Patrick Morrisey, the Republican attorney general of West Virginia, a major coal-producing state, said on Friday that he and others were waiting to see Mr. Biden’s plan. “We are eager to review the E.P.A.’s new proposed rule on power plants, and we’ll be ready once again to lead the charge in the fight against federal overreach,” he said in a statement.

Some environmental groups are also critical of carbon capture technology, arguing that it makes more sense to switch to wind, solar and other clean energy sources that don’t pollute in the first place.

Like the proposed regulations governing tailpipe emissions and methane from oil and gas facilities, the power plant rules would be subject to a public comment period and are not likely to be finalized and implemented until next year.

The Biden administration is racing to implement the trio of proposed regulations before Republican can have a chance to nullify them if they win control of Congress in 2024. Under the Congressional Review Act, a new Congress elected next November could reach back and overturn agency regulations that were finalized within 60 days of the previous Congress.

The crackdown on emissions from automobiles, oil and gas facilities and power plants comes as Mr. Biden prepares to announce his bid for re-election, when he will need the young voters who helped him win the White House in 2020.

At the virtual meeting on Thursday with leaders of other major economies, Mr. Biden said he would seek $500 million from Congress to fight deforestation in the Amazon. On Friday, he signed an executive order to create the White House Office of Environmental Justice and to require every federal agency to develop plans to address the disproportionate impact of pollution and climate change on minority and tribal communities.

“Just since I became president, I’ve flown over literally thousands of acres of land burned flat by wildfire because of environmental changes,” he told environmental activists at a Rose Garden ceremony, where he signed the order. “I’ve seen too many communities turned to rubble by storms growing more frequent and ferocious. It’s an existential threat to our nation and literally to the world.”

Still, electric utilities have complained that any policy that forces them to install carbon capture technology would be far too expensive, driving up energy costs for consumers.

A 2021 report by a group of 600 global investors, including BlackRock, State Street Global Advisors and other top shareholders of U.S. investor-owned utilities, said the high costs of carbon capture “make it a risky and potentially expensive decarbonization strategy.”

But some experts say that conditions surrounding carbon capture technology are shifting.

Once considered by many to be a boondoggle, the technology has matured. The Biden administration is investing billions in research and demonstration projects to advance it further. And while there are only about 40 power plants with the equipment worldwide, that number is growing, albeit slowly. Calpine Corporation, one of the country’s largest generators of electricity from natural gas, is building enormous carbon capture and sequestration facilities for its power generators in Deer Park, Texas.

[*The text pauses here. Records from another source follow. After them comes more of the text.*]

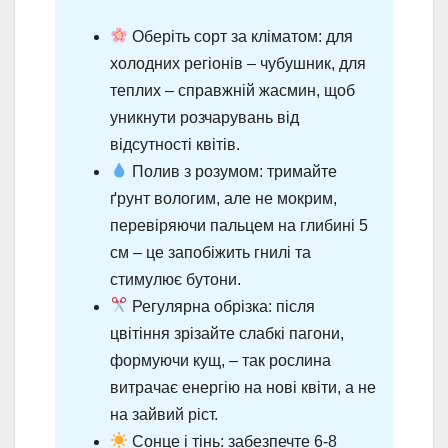
Оберіть сорт за кліматом: для
холодних регіонів – чубушник, для
теплих – справжній жасмин, щоб
уникнути розчарувань від
відсутності квітів.
Полив з розумом: тримайте
ґрунт вологим, але не мокрим,
перевіряючи пальцем на глибині 5
см – це запобіжить гнилі та
стимулює бутони.
Регулярна обрізка: після
цвітіння зрізайте слабкі пагони,
формуючи кущ, – так рослина
витрачає енергію на нові квіти, а не
на зайвий ріст.
Сонце і тінь: забезпечте 6-8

The Inflation Reduction Act offers incentives to speed up adoption. The law raised existing federal tax credits for electric utilities that capture their carbon dioxide pollution from $85 to $135 per ton of carbon dioxide, up from $30 to $50. That could translate into hundreds of thousands of dollars per year for major power companies.

“To date, the power sector has not found it economical to build,” said Carrie Jenks, the executive director of the Environmental and Energy Law program at Harvard. “But the I.R.A.’s incentives really reduce the cost and make it economically viable. We are seeing companies want to build.”